*Exercise details*: Please arrange the text in the entries below as a Markdown table with columns Row and Line, starting at the line that contains "Svetřík jsem doladila" and ending at the line that contains "mám dvoje, sedí jako ulité!", both included. Number each row and leave out blank lines.
+ + + + +
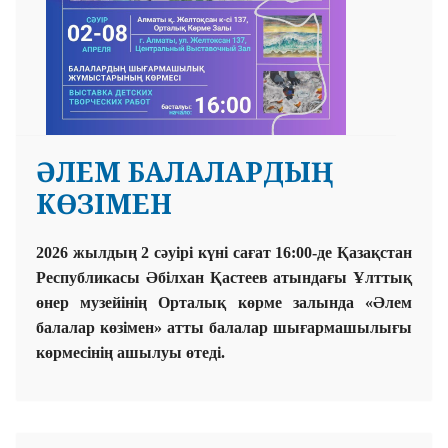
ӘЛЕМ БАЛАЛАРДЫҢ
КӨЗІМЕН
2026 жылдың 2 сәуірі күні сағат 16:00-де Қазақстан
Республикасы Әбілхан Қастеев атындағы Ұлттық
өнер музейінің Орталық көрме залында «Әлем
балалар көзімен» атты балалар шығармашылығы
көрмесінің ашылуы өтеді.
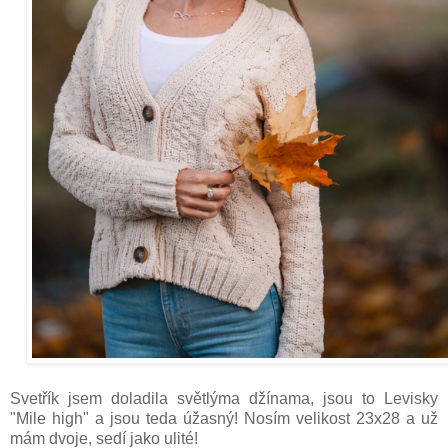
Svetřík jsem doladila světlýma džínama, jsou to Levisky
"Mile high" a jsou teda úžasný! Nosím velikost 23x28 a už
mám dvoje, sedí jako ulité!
+ + + + +
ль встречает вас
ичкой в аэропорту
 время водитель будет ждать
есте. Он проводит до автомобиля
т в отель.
+ + + + +
*Solution to this task*:
| Row | Line |
|---|---|
| 1 | Svetřík jsem doladila světlýma džínama, jsou to Levisky |
| 2 | "Mile high" a jsou teda úžasný! Nosím velikost 23x28 a už |
| 3 | mám dvoje, sedí jako ulité! |